CITES – a Convention for Wildlife Trade Regulation, or for Wildlife Trade Prohibition?
Key Takeaways:
- CITES was set up to regulate the trade in wildlife products, not prohibit it.
- There are 184 country members (Parties) who can vote on issues. Observers (NGOs) cannot vote, but they do influence policies.
- The public at large has come to support a non-use wildlife paradigm, mainly as a result of well-funded campaigns flooding the media, both traditional and social.
- Most sustainable use practices, particularly safari hunting, are forcefully condemned.
- "Crisis in Conservation" is a lucritive rallying call for anti-trade NGOs.
- The anti-trade arguments are easily rebutted.
- Experience with Prohibition (alcohol) and the War on Drugs (narcotics) shows that trade bans do not lower demand.
I am recently back from the 20th CITES Conference of the Parties (CoP) in Samarkand, Uzbekistan. It is the fifth one in a row I have attended since CoP16 in 2013 in Bangkok.
I now have a fairly good understanding of the arcane CITESese language, which consists mostly of acronyms and strange alphanumeric formulations of Decisions, Resolutions, paragraphs, Documents of various sorts, such as Proposals to change a species' Appendix listing, Agenda item documents, Information Documents, and many more.
I have become so attuned to the politics of the forum, attracting around 3,000 participants, that I can, with high probability, predict which side of any trade issue a Party will speak for or against.
It is even easier to predict on which side of an issue an Observer will intervene. NGOs are the primary type of Observer that make spoken interventions, and well-defined battle lines have developed over the years between those who are pro-trade, if sustainable, and those who are anti-trade under any conditions, even if the species numbers in the millions over a wide range.
Yes, there are such species listed under CITES (e.g. Saiga antelope).
CITES (the Convention on International Trade in Endangered Species of Wild Fauna and Flora) is an international agreement between governments.
It aims to ensure that international trade in specimens of wild animals and plants does not threaten the survival of the species. Countries that have adopted the Convention are termed 'Parties', i.e. a Party to the Convention.

_QUESTIONS TO ANSWER_:
**a.** Quote the CITES article word for word, starting at "- There are" and ending at "not lower demand.".
**b.** According to the CITES article, where was the 20th CITES Conference of the Parties held?
**c.** Carry on the CITES article past its final sentence.

_SOURCE DATA_:
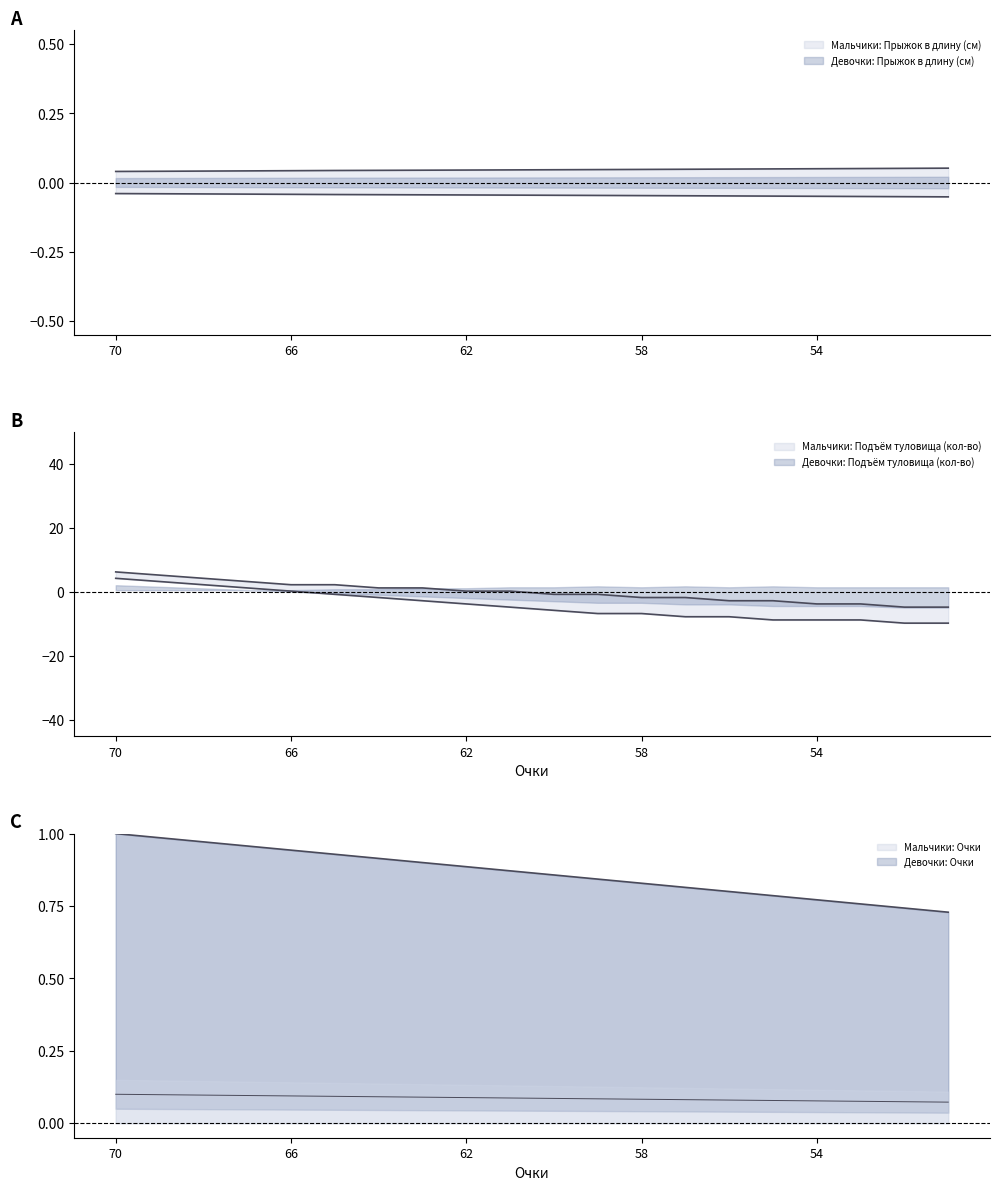

At 70, list the series in order from smallest to largest.

Девочки: Прыжок в длину (см), Мальчики: Прыжок в длину (см), Девочки: Очки, Мальчики: Очки, Девочки: Подъём туловища (кол-во), Мальчики: Подъём туловища (кол-во)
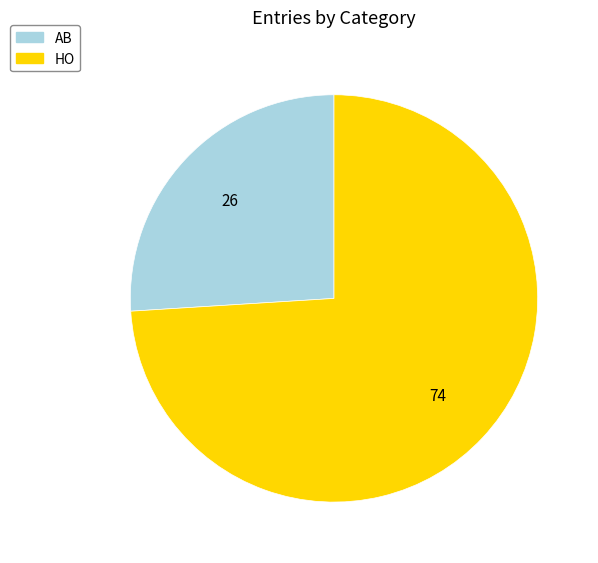

Does HO account for over 50% of the chart?

Yes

_RESPONSES PER TASK_:
**a.**
- There are 184 country members (Parties) who can vote on issues. Observers (NGOs) cannot vote, but they do influence policies.
- The public at large has come to support a non-use wildlife paradigm, mainly as a result of well-funded campaigns flooding the media, both traditional and social.
- Most sustainable use practices, particularly safari hunting, are forcefully condemned.
- "Crisis in Conservation" is a lucritive rallying call for anti-trade NGOs.
- The anti-trade arguments are easily rebutted.
- Experience with Prohibition (alcohol) and the War on Drugs (narcotics) shows that trade bans do not lower demand.

**b.** Samarkand, Uzbekistan.

**c.**
There are currently 184 countries and the European Union bloc as Parties. The EU bloc cannot vote; each of the 27 member countries has one vote. Observers cannot vote.
CITES entered into force on 1 July 1975, so it is celebrating its 50th birthday. But some people ask, what is there to celebrate?
In the 1970s, when IUCN launched the idea for an international wildlife trade Convention, sustainable utilization (SU) of wildlife was a widely held view. IUCN, along with WWF and other conservation organizations, strongly supported the concept.
In the 1980s, things began to change, with the concern of widespread poaching of elephants and rhinos increasingly in the media and public eye.
Concurrently, the philosophy of animal rights began to take hold, mainly in the developed North. Several NGOs began adopting its philosophy of non-use of animals, except in a hands-off, observational manner (e.g., photo tourism).
In the wildlife field, Born Free, Save the Elephants, Humane Society International, Humane Society U.S., IFAW, Environmental Investigation Agency and eventually even the Wildlife Conservation Society began to campaign from an animal rights, non-use perspective.
There are now hundreds of NGOs, national and international, operating under this banner, even if they do not explicitly say so.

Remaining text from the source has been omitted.